To assess CS change more accurately, logCS of the eyes with grade 1 DLK was reviewed to exclude the cases of visual acuity decrease due to stromal inflammation of the central cornea. After excluding the cases of grade 2 and 3 DLK, there was still logCS decrease in 12 cpd up to six months postoperatively. This fact means that inflammation of the peripheral cornea itself could cause CS decrease until six months postoperatively.
The exact reason for the decrease of CS after LASIK is still not clear, and the debate continues.
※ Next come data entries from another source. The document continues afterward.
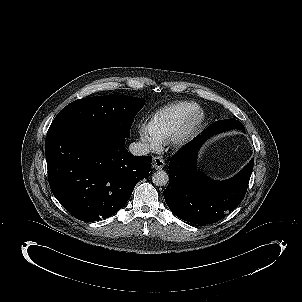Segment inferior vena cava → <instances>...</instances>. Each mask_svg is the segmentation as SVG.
<instances>
[{
  "label": "inferior vena cava",
  "mask_w": 302,
  "mask_h": 302,
  "mask_svg": "<svg viewBox=\"0 0 302 302\" xmlns=\"http://www.w3.org/2000/svg\"><path fill=\"white\" fill-rule=\"evenodd\" d=\"M129 152L135 156H144L149 153L148 147L141 142H133L129 145Z\"/></svg>",
  "instance_id": "obj_1"
}]
</instances>
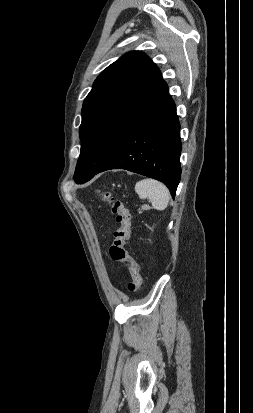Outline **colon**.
<instances>
[{
	"mask_svg": "<svg viewBox=\"0 0 253 413\" xmlns=\"http://www.w3.org/2000/svg\"><path fill=\"white\" fill-rule=\"evenodd\" d=\"M99 196L111 207L115 220L119 225L114 232V240L109 248V255L113 261L123 262L128 266L132 281L128 284L130 292H139L142 287V276L139 264L128 254L125 249L130 238L131 215L124 203L108 192L98 191Z\"/></svg>",
	"mask_w": 253,
	"mask_h": 413,
	"instance_id": "obj_1",
	"label": "colon"
}]
</instances>
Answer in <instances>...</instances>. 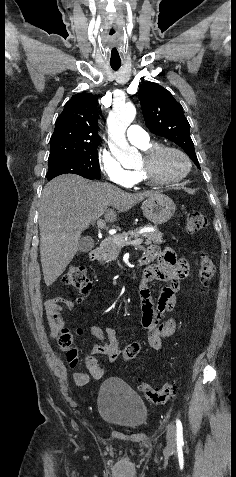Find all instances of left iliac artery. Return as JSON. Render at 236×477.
<instances>
[{"instance_id": "1", "label": "left iliac artery", "mask_w": 236, "mask_h": 477, "mask_svg": "<svg viewBox=\"0 0 236 477\" xmlns=\"http://www.w3.org/2000/svg\"><path fill=\"white\" fill-rule=\"evenodd\" d=\"M176 428H177V443L183 444V426L179 419L176 420Z\"/></svg>"}]
</instances>
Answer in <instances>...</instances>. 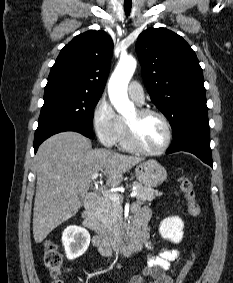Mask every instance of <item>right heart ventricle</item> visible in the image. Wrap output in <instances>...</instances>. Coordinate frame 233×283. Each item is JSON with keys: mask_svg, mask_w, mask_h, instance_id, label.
Segmentation results:
<instances>
[{"mask_svg": "<svg viewBox=\"0 0 233 283\" xmlns=\"http://www.w3.org/2000/svg\"><path fill=\"white\" fill-rule=\"evenodd\" d=\"M120 145L123 149L129 150L131 149L130 145L128 144L127 138H126V131H125V123L122 120V130H121V134L119 137Z\"/></svg>", "mask_w": 233, "mask_h": 283, "instance_id": "obj_1", "label": "right heart ventricle"}]
</instances>
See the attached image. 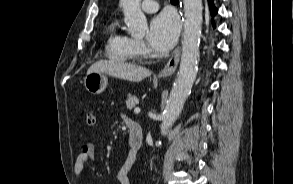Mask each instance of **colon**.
Wrapping results in <instances>:
<instances>
[{
  "label": "colon",
  "mask_w": 293,
  "mask_h": 184,
  "mask_svg": "<svg viewBox=\"0 0 293 184\" xmlns=\"http://www.w3.org/2000/svg\"><path fill=\"white\" fill-rule=\"evenodd\" d=\"M96 123V117L95 114L93 112H88L86 114V124L88 126H94Z\"/></svg>",
  "instance_id": "5ec220e1"
}]
</instances>
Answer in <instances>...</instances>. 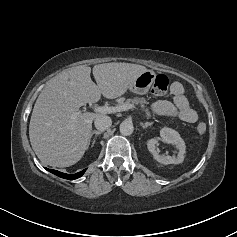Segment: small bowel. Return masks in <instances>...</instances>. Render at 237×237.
<instances>
[{
    "label": "small bowel",
    "instance_id": "obj_1",
    "mask_svg": "<svg viewBox=\"0 0 237 237\" xmlns=\"http://www.w3.org/2000/svg\"><path fill=\"white\" fill-rule=\"evenodd\" d=\"M173 101H157L151 106L153 112L158 115L177 116L182 121L195 124L198 122L197 112L190 106L184 95V88L181 83L174 82L171 86Z\"/></svg>",
    "mask_w": 237,
    "mask_h": 237
}]
</instances>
Quesnel et al.20 suggested that subtle central corneal microstriae after LASIK cause the reduction of CS at medium to high spatial frequencies. Holladay et al.3 postulated that the change into oblate cornea from prolate cornea might worsen CS following LASIK due to increased high order aberration. Yamane et al.23 also proposed that increased ocular higher-order aberrations after LASIK compromise the postoperative CS function. Similar to the results of our study, Vajpayee RB et al.27 recently reported that the occurrence of intraoperative interface hemorrhage affects CS after LASIK.
We found decreased CS in nearly all spatial frequencies in LASIK with DLK, compared with that of preoperative eyes, at least up to six months. On the contrary, CS improved in 12 cpd at six months following LASIK in the non-DLK group. Therefore, we hypothesized that DLK might be strongly associated with the reduction of CS in LASIK. That is, decreased CS, especially in mid-spatial frequencies, may explain why some patients might experience inconvenience in daily life, such as with face recognition in low contrast.
CS might possibly be affected by flap-created stromal wound healing for three months. Therefore, CS in 12 cpd would be increased at six months (after completion of the stromal wound healing) in the non-DLK group, although there was no change of CS compared to that preoperatively until after three months. For the same reason, the depression of CS would be markedly expressed after allowing for the effect of the flap-created wound healing at six months.
DLK was significantly involved in the reduction of CS in LASIK up to six months postoperatively. Therefore, prevention of DLK development may be crucial to improve CS after LASIK.